Report the tally of lines in the material below that have the string "macros", with no other output.

==========

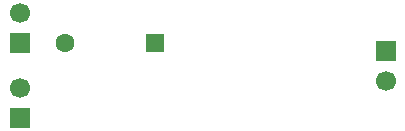
<source format=gbr>
%TF.GenerationSoftware,KiCad,Pcbnew,9.0.2*%
%TF.CreationDate,2025-06-13T22:03:49+05:30*%
%TF.ProjectId,Tiny Solar Supply,54696e79-2053-46f6-9c61-722053757070,rev?*%
%TF.SameCoordinates,Original*%
%TF.FileFunction,Soldermask,Bot*%
%TF.FilePolarity,Negative*%
%FSLAX46Y46*%
G04 Gerber Fmt 4.6, Leading zero omitted, Abs format (unit mm)*
G04 Created by KiCad (PCBNEW 9.0.2) date 2025-06-13 22:03:49*
%MOMM*%
%LPD*%
G01*
G04 APERTURE LIST*
G04 Aperture macros list*
%AMRoundRect*
0 Rectangle with rounded corners*
0 $1 Rounding radius*
0 $2 $3 $4 $5 $6 $7 $8 $9 X,Y pos of 4 corners*
0 Add a 4 corners polygon primitive as box body*
4,1,4,$2,$3,$4,$5,$6,$7,$8,$9,$2,$3,0*
0 Add four circle primitives for the rounded corners*
1,1,$1+$1,$2,$3*
1,1,$1+$1,$4,$5*
1,1,$1+$1,$6,$7*
1,1,$1+$1,$8,$9*
0 Add four rect primitives between the rounded corners*
20,1,$1+$1,$2,$3,$4,$5,0*
20,1,$1+$1,$4,$5,$6,$7,0*
20,1,$1+$1,$6,$7,$8,$9,0*
20,1,$1+$1,$8,$9,$2,$3,0*%
G04 Aperture macros list end*
%ADD10R,1.700000X1.700000*%
%ADD11C,1.700000*%
%ADD12RoundRect,0.250000X0.550000X0.550000X-0.550000X0.550000X-0.550000X-0.550000X0.550000X-0.550000X0*%
%ADD13C,1.600000*%
G04 APERTURE END LIST*
D10*
%TO.C,J4*%
X96460000Y-114930000D03*
D11*
X96460000Y-112390000D03*
%TD*%
D10*
%TO.C,J2*%
X96460000Y-121285000D03*
D11*
X96460000Y-118745000D03*
%TD*%
D10*
%TO.C,J1*%
X127441000Y-115641200D03*
D11*
X127441000Y-118181200D03*
%TD*%
D12*
%TO.C,J3*%
X107950000Y-114935000D03*
D13*
X100330000Y-114935000D03*
%TD*%
M02*

</source>
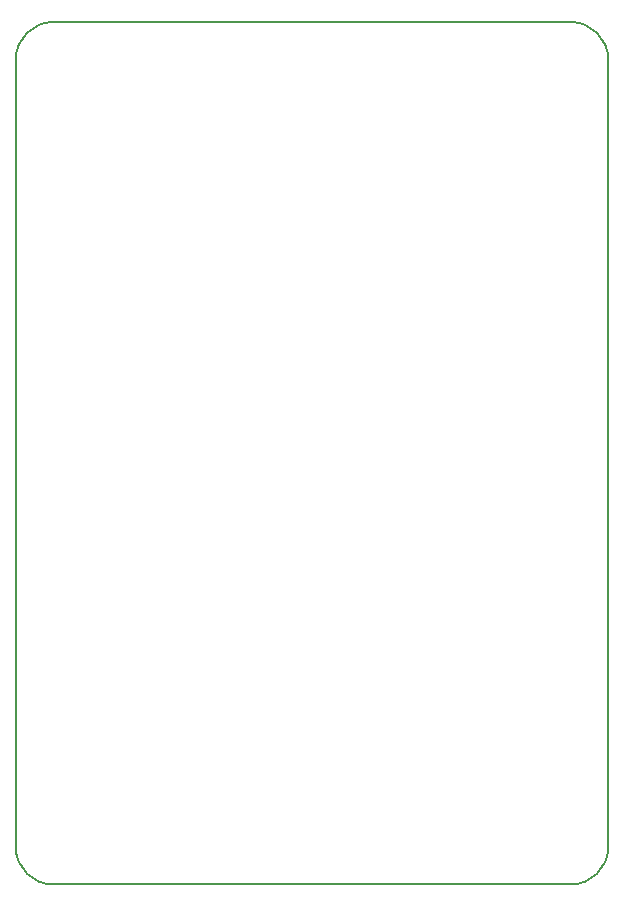
<source format=gbr>
G04 #@! TF.GenerationSoftware,KiCad,Pcbnew,5.0.0-rc2-dev-unknown-f73b9a5~65~ubuntu16.04.1*
G04 #@! TF.CreationDate,2018-05-13T13:10:50+02:00*
G04 #@! TF.ProjectId,Libreductioner,4C6962726564756374696F6E65722E6B,rev?*
G04 #@! TF.SameCoordinates,Original*
G04 #@! TF.FileFunction,Profile,NP*
%FSLAX46Y46*%
G04 Gerber Fmt 4.6, Leading zero omitted, Abs format (unit mm)*
G04 Created by KiCad (PCBNEW 5.0.0-rc2-dev-unknown-f73b9a5~65~ubuntu16.04.1) date Sun May 13 13:10:50 2018*
%MOMM*%
%LPD*%
G01*
G04 APERTURE LIST*
%ADD10C,0.150000*%
G04 APERTURE END LIST*
D10*
X118110000Y-134620000D02*
X118110000Y-80137000D01*
X67945000Y-134620000D02*
X67945000Y-80137000D01*
X114935000Y-64770000D02*
X113665000Y-64770000D01*
X118110000Y-70104000D02*
X118110000Y-67945000D01*
X118110000Y-80137000D02*
X118110000Y-70104000D01*
X67945000Y-80137000D02*
X67945000Y-67945000D01*
X113665000Y-64770000D02*
X71120000Y-64770000D01*
X67945000Y-67945000D02*
G75*
G02X71120000Y-64770000I3175000J0D01*
G01*
X114935000Y-64770000D02*
G75*
G02X118110000Y-67945000I0J-3175000D01*
G01*
X72390000Y-137795000D02*
X71120000Y-137795000D01*
X72390000Y-137795000D02*
X114935000Y-137795000D01*
X71120000Y-137795000D02*
G75*
G02X67945000Y-134620000I0J3175000D01*
G01*
X118110000Y-134620000D02*
G75*
G02X114935000Y-137795000I-3175000J0D01*
G01*
M02*

</source>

==========

## Solution for this exercise
2